■ Written task
From the line with "董事成員年齡分布區間115年計有2名董事年齡位於31-50歲、4" through the final line below, restate each line word for word and return nothing else.

■ Material provided

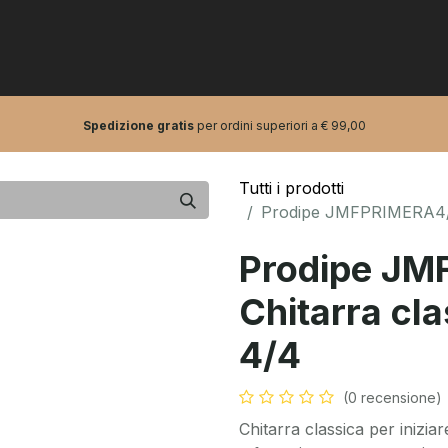
0
tarre e bassi
Pro Audio
Artisti
Spedizione gratis
per ordini superiori a € 99,00
Tutti i prodotti
Prodipe JMFPRIMERA4/4 |
Prodipe JM
Chitarra cla
4/4
(0 recensione)
Chitarra classica per inizi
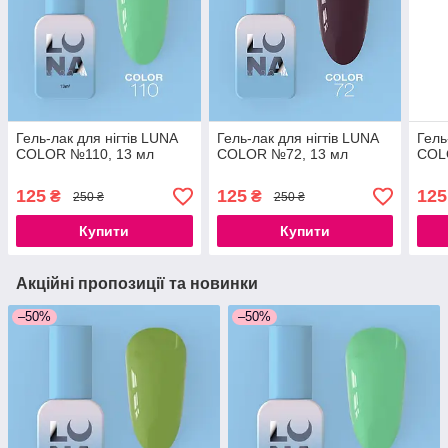
Гель-лак для нігтів LUNA
Гель-лак для нігтів LUNA
Гель
COLOR №110, 13 мл
COLOR №72, 13 мл
COL
125
125
125
₴
₴
250 ₴
250 ₴
Купити
Купити
Акційні пропозиції та новинки
–50%
–50%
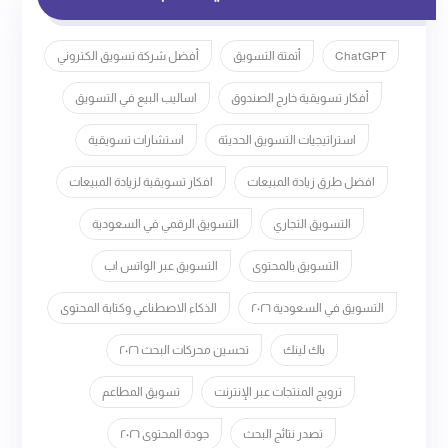
ChatGPT
أتمتة التسويق
أفضل شركة تسويق الكتروني
أفكار تسويقية خارج الصندوق
اساليب البيع في التسويق
استراتيجيات التسويق الحديثة
استشارات تسويقية
افضل طرق زيادة المبيعات
افكار تسويقية لزيادة المبيعات
التسويق التجاري
التسويق الرقمي في السعودية
التسويق بالمحتوى
التسويق عبر الواتس اب
التسويق في السعودية ٢٠٢٦
الذكاء الاصطناعي وكتابة المحتوى
باك لينك
تحسين محركات البحث ٢٠٢٦
ترويج المنتجات عبر الإنترنت
تسويق المطاعم
تصدر نتائج البحث
جودة المحتوى ٢٠٢٦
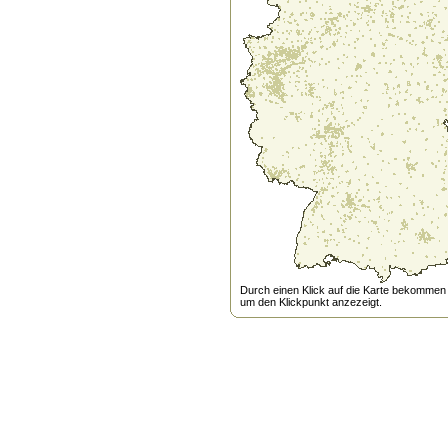
Durch einen Klick auf die Karte bekommen s
um den Klickpunkt anzezeigt.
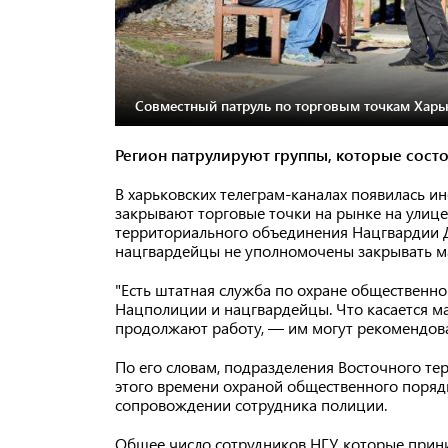
Совместный патруль по торговым точкам Харь
Регион патрулируют группы, которые состо
В харьковских телеграм-каналах появилась и
закрывают торговые точки на рынке на улиц
территориального объединения Нацгвардии
нацгвардейцы не уполномочены закрывать м
"Есть штатная служба по охране общественно
Нацполиции и нацгвардейцы. Что касается м
продолжают работу, — им могут рекомендова
По его словам, подразделения Восточного те
этого времени охраной общественного поряд
сопровождении сотрудника полиции.
Общее число сотрудников НГУ, которые прин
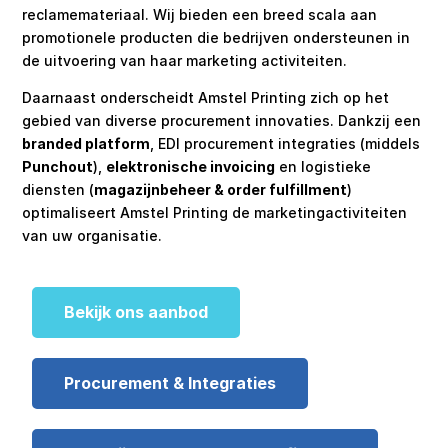
reclamemateriaal. Wij bieden een breed scala aan
promotionele producten die bedrijven ondersteunen in
de uitvoering van haar marketing activiteiten.
Daarnaast onderscheidt Amstel Printing zich op het
gebied van diverse procurement innovaties. Dankzij een
branded platform
, EDI procurement integraties (middels
Punchout
),
elektronische invoicing
en logistieke
diensten (
magazijnbeheer & order fulfillment
)
optimaliseert Amstel Printing de marketingactiviteiten
van uw organisatie.
Bekijk ons aanbod
Procurement & Integraties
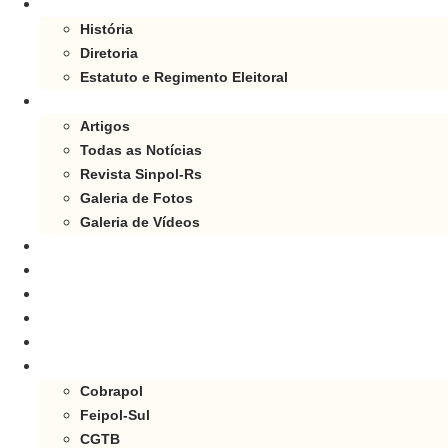
SINPOLRS
História
Diretoria
Estatuto e Regimento Eleitoral
NOTÍCIAS
Artigos
Todas as Notícias
Revista Sinpol-Rs
Galeria de Fotos
Galeria de Vídeos
JURÍDICO
TABELA SUBSÍDIOS
CONCURSOS
LINKS
CONVÊNIOS
FILIADO À
Cobrapol
Feipol-Sul
CGTB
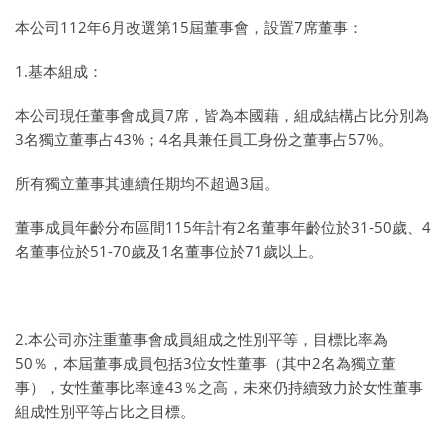
本公司112年6月改選第15屆董事會，設置7席董事：
1.基本組成：
本公司現任董事會成員7席，皆為本國藉，組成結構占比分別為
3名獨立董事占43%；4名具兼任員工身份之董事占57%。
所有獨立董事其連續任期均不超過3屆。
董事成員年齡分布區間115年計有2名董事年齡位於31-50歲、4
名董事位於51-70歲及1名董事位於71歲以上。
2.本公司亦注重董事會成員組成之性別平等，目標比率為
50％，本屆董事成員包括3位女性董事（其中2名為獨立董
事），女性董事比率達43％之高，未來仍持續致力於女性董事
組成性別平等占比之目標。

■ Result for this exercise
董事成員年齡分布區間115年計有2名董事年齡位於31-50歲、4
名董事位於51-70歲及1名董事位於71歲以上。
2.本公司亦注重董事會成員組成之性別平等，目標比率為
50％，本屆董事成員包括3位女性董事（其中2名為獨立董
事），女性董事比率達43％之高，未來仍持續致力於女性董事
組成性別平等占比之目標。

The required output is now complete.